Not only was Leo faced with religious heresy in Germany, he was faced with political dangers at home. The French had a new king (Francis I) and they were determined to win back what they'd lost at the hands of Julius II. Leo had no taste for war and no understanding of it. He pleaded for peace and wrung his hands and chose his allies poorly. The result was the Concordat of Bologna, at which Leo basically surrendered all papal control over the Church in France.

He also exerted little positive influence over the Fifth Lateran Council, allowing it to stumble to a close with little to show for it. Indeed, the Council issued any number of admirable decrees, but these needed a pope who would enforce them, and enforcement did not fit Leo's temperment. He was capable of issuing dramatic statements, but not of doing the politicking needed to back them up.

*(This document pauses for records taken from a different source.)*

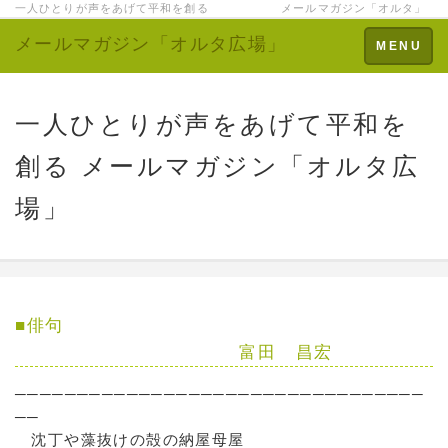
一人ひとりが声をあげて平和を創る メールマガジン「オルタ」
メールマガジン「オルタ広場」
Toggle
MENU
navigation
一人ひとりが声をあげて平和を
創る メールマガジン「オルタ広
場」
■俳句
富田 昌宏
─────────────────────────────────
──
沈丁や藻抜けの殻の納屋母屋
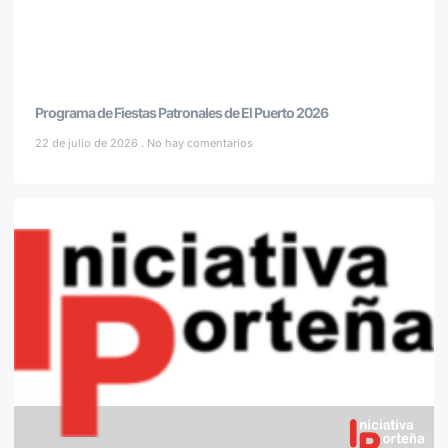
Programa de Fiestas Patronales de El Puerto 2026
22 de julio de 2026
No hay comentarios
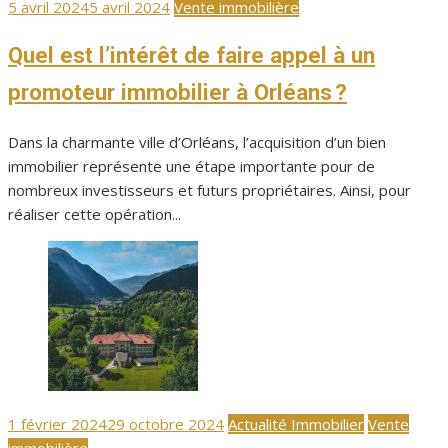
Publié
5 avril 2024
5 avril 2024
Vente immobilière
le
Quel est l’intérêt de faire appel à un
promoteur immobilier à Orléans ?
Dans la charmante ville d’Orléans, l’acquisition d’un bien
immobilier représente une étape importante pour de
nombreux investisseurs et futurs propriétaires. Ainsi, pour
réaliser cette opération...
Publié
1 février 2024
29 octobre 2024
Actualité Immobilier
Vente
le
immobilière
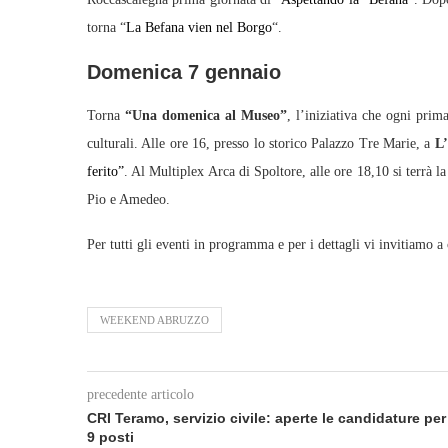
torna “
La Befana vien nel Borgo
“.
Domenica 7 gennaio
Torna
“Una domenica al Museo”
, l’iniziativa che ogni prim
culturali. Alle ore 16, presso lo storico Palazzo Tre Marie, a
L’
ferito”
. Al Multiplex Arca di Spoltore, alle ore 18,10 si terrà l
Pio e Amedeo.
Per tutti gli eventi in programma e per i dettagli vi invitiamo a
WEEKEND ABRUZZO
precedente articolo
CRI Teramo, servizio civile: aperte le candidature per
9 posti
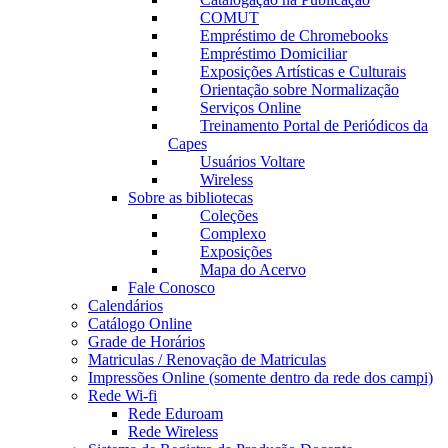
COMUT
Empréstimo de Chromebooks
Empréstimo Domiciliar
Exposições Artísticas e Culturais
Orientação sobre Normalização
Serviços Online
Treinamento Portal de Periódicos da
Capes
Usuários Voltare
Wireless
Sobre as bibliotecas
Coleções
Complexo
Exposições
Mapa do Acervo
Fale Conosco
Calendários
Catálogo Online
Grade de Horários
Matriculas / Renovação de Matriculas
Impressões Online (somente dentro da rede dos campi)
Rede Wi-fi
Rede Eduroam
Rede Wireless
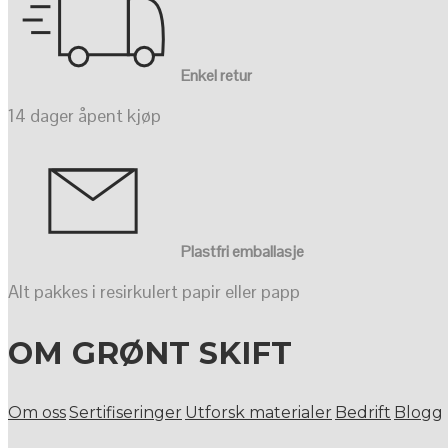
Enkel retur
14 dager åpent kjøp
Plastfri emballasje
Alt pakkes i resirkulert papir eller papp
OM GRØNT SKIFT
Om oss
Sertifiseringer
Utforsk materialer
Bedrift
Blogg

Leo was not a bad man. He was one of the greatest of the patron of arts of his day. He was, however, not much of a pope. In quieter times, he likely would have been famous for all the buildings and paintings and sculptures and literature that flourished under his hand. As it was, he's famous for all the things that escaped his grasp.

Hadrian VI, 1522-1523

Hadrian had been the tutor of Emperor Charles V and upon his election there was great hope for cooperation between Empire and Papacy. Unfortunately, Hadrian did not live long enough for much to develop, one way or the other.

Clement VII, 1523-1534

Also a Medici, cousin to Leo X, Clement was a better politician, but he was preoccupied with defending the fortunes of his family, which had fallen on hard times. This brought him into conflict with the Emperor, and between the two political crises, Clement paid very little attention to the growth of Luther's cause in the rest of Europe.

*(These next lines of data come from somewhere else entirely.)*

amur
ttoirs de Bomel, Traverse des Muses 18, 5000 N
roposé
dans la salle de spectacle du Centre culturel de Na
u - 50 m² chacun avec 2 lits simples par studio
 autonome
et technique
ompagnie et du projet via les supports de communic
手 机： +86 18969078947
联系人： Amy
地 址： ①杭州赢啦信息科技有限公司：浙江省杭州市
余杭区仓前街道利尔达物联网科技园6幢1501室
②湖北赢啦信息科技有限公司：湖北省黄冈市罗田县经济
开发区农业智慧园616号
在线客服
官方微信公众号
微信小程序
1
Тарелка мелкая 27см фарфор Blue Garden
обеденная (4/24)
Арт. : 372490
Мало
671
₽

Clement was pope when Imperial troops sacked Rome in 1527. While this was not done on Charles' orders, the sack pretty much set the tone for relations between pope and emperor. Clement might work to undermine imperial plans, but he could not oppose Charles openly. It's important to remember that it was this pope who sat in Rome when the matter of King Henry VIII's divorce from Catherine came up. Catherine was Charles' aunt and he was determined there should be no divorce. Clement might well have granted the divorce under other circumstances, but he could not so openly defy Charles. But he could delay and delay, and that's what he did.

Delay was not, however, what was needed in Germany. Yet there, too, Clement could do little that was not in accordance with Charles' wishes.

Paul III, 1534-1549

This is the pope who finally called the Council of Trent. This brings us full circle, for like Julius and Leo, Paul came from a great family (the Farnese, an ancient Roman family), was at heart a great noble, and won fame as a patron of the arts.

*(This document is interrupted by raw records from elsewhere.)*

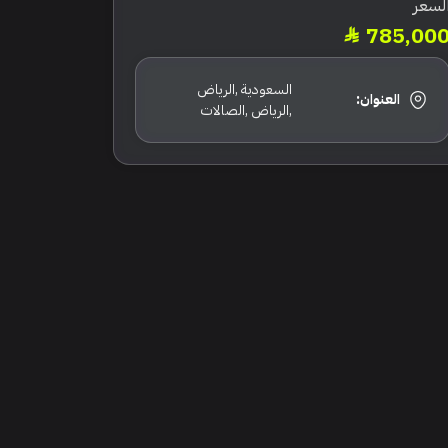
لسعر
785,00
السعودية ,الرياض
العنوان:
,الرياض ,الصالات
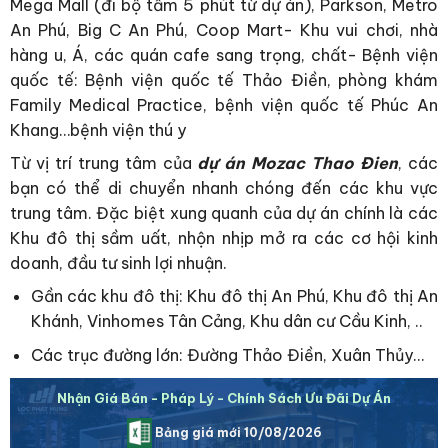
Mega Mall (đi bộ tầm 5 phút từ dự án), Parkson, Metro
An Phú, Big C An Phú, Coop Mart- Khu vui chơi, nhà
hàng u, Á, các quán cafe sang trọng, chất- Bệnh viện
quốc tế: Bệnh viện quốc tế Thảo Điền, phòng khám
Family Medical Practice, bệnh viện quốc tế Phúc An
Khang…bệnh viện thú y
Từ vị trí trung tâm của
dự án Mozac Thao Đien
, các
bạn có thể di chuyển nhanh chóng đến các khu vực
trung tâm. Đặc biệt xung quanh của dự án chính là các
Khu đô thị sầm uất, nhộn nhịp mở ra các cơ hội kinh
doanh, đầu tư sinh lợi nhuận.
Gần các khu đô thị: Khu đô thị An Phú, Khu đô thị An
Khánh, Vinhomes Tân Cảng, Khu dân cư Cầu Kinh, ..
Các trục đường lớn: Đường Thảo Điền, Xuân Thủy…
Nhận Giá Bán - Pháp Lý - Chính Sách Ưu Đãi Dự Án
Bảng giá mới 10/08/2026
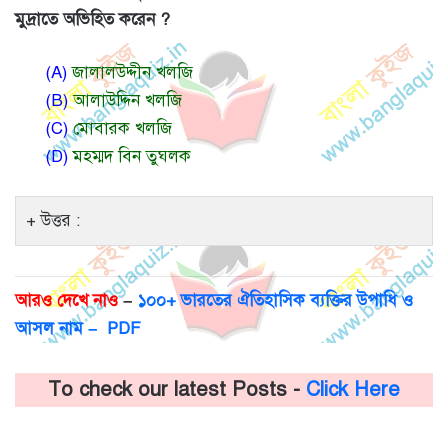
মুদ্রাতে অভিহিত করেন ?
(A)
জালালউদ্দীন খলজি
(B)
আলাউদ্দিন খলজি
(C)
মোবারক খলজি
(D)
মহম্মদ বিন তুঘলক
উত্তর :
আরও দেখে নাও
–
১০০+ ভারতের ঐতিহাসিক ব্যক্তির উপাধি ও
আসল নাম – PDF
To check our latest Posts -
Click Here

Those who would put too much blame on the popes themselves would do well to compare Paul with his predecessors. He was not much different.

He tried to convene a council almost from the start, but political issues forced delays for over a decade. Certainly one difference between Paul's day and earlier times was that both Spain and France were exhausted and were coming to terms with each other, at least for a while. This meant the pope did not need, and was not tempted, to participate in wars up and down Italy.

In addition to the Council of Trent, Paul promoted the new Catholic orders: the Jesuits, the Theatines, the Capuchins, and others. These were as important to the Catholic Reformation as was the Council itself.

Summary

The popes of the early 16th century were quintessential Renaissance popes. They were sincerely religious men who were sure that being pope also meant dealing with the political world around them. Each of them had their personal strengths and personal weaknesses, but all of them operated within the mental framework of Rome and Italy and family. They sincerely wished for reform, but they sincerely believed the papacy must lead that reform and remain the supreme head of the Church. The Catholic Church without a pope was as unthinkable as was an England or France without a king. That was, of course, exactly what was so objectionable to Luther and Calvin.